About this exercise: Print the listing exactly as it stands, and skip any pictures in it.

Information supplied:
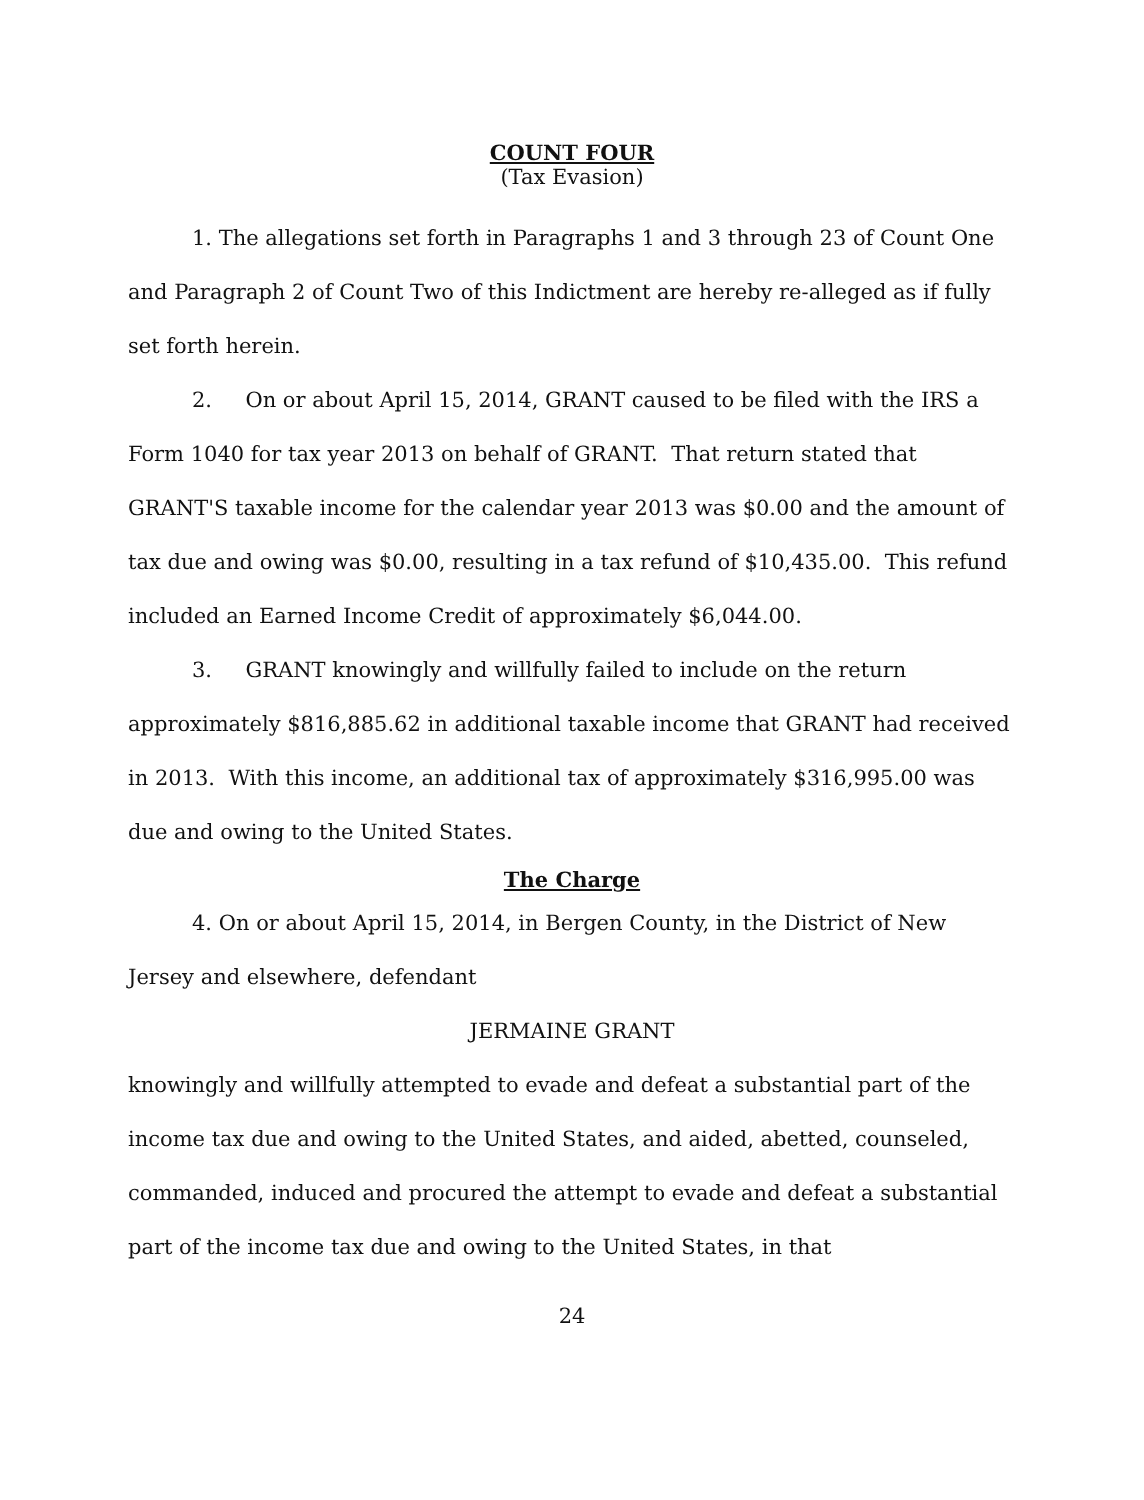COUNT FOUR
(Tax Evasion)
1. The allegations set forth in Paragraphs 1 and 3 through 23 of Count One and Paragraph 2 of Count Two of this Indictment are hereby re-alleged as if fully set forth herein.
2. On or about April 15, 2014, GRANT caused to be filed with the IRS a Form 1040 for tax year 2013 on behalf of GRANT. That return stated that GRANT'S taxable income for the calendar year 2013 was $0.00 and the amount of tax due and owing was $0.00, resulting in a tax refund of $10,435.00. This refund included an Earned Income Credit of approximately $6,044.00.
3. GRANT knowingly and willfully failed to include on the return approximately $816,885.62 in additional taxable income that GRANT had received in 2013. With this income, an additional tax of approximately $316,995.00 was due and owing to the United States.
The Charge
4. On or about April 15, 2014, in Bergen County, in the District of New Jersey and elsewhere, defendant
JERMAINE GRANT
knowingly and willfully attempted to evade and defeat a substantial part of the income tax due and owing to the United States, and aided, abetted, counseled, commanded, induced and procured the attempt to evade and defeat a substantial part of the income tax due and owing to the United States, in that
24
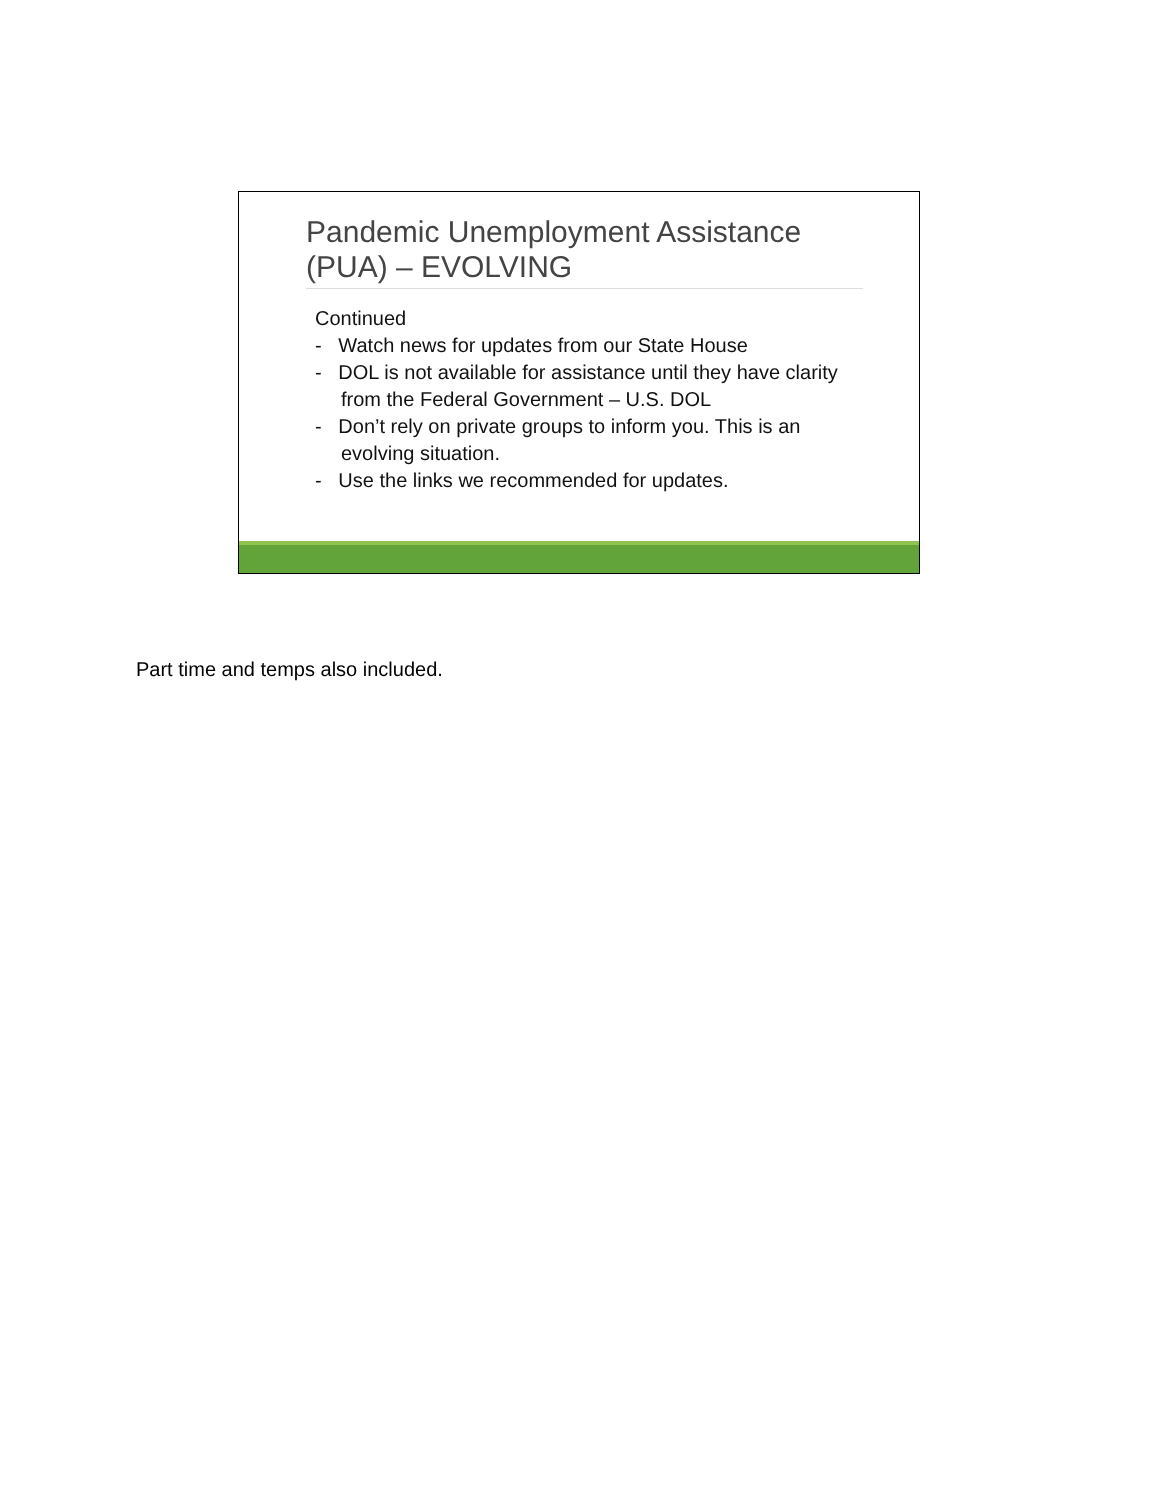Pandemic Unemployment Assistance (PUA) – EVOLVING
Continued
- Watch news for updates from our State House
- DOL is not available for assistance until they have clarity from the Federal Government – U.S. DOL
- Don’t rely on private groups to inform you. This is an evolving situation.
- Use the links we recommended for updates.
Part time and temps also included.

Exercise response:
COUNT FOUR
(Tax Evasion)
1. The allegations set forth in Paragraphs 1 and 3 through 23 of Count One and Paragraph 2 of Count Two of this Indictment are hereby re-alleged as if fully set forth herein.
2. On or about April 15, 2014, GRANT caused to be filed with the IRS a Form 1040 for tax year 2013 on behalf of GRANT. That return stated that GRANT'S taxable income for the calendar year 2013 was $0.00 and the amount of tax due and owing was $0.00, resulting in a tax refund of $10,435.00. This refund included an Earned Income Credit of approximately $6,044.00.
3. GRANT knowingly and willfully failed to include on the return approximately $816,885.62 in additional taxable income that GRANT had received in 2013. With this income, an additional tax of approximately $316,995.00 was due and owing to the United States.
The Charge
4. On or about April 15, 2014, in Bergen County, in the District of New Jersey and elsewhere, defendant
JERMAINE GRANT
knowingly and willfully attempted to evade and defeat a substantial part of the income tax due and owing to the United States, and aided, abetted, counseled, commanded, induced and procured the attempt to evade and defeat a substantial part of the income tax due and owing to the United States, in that
24
Pandemic Unemployment Assistance (PUA) – EVOLVING
Continued
- Watch news for updates from our State House
- DOL is not available for assistance until they have clarity from the Federal Government – U.S. DOL
- Don’t rely on private groups to inform you. This is an evolving situation.
- Use the links we recommended for updates.
Part time and temps also included.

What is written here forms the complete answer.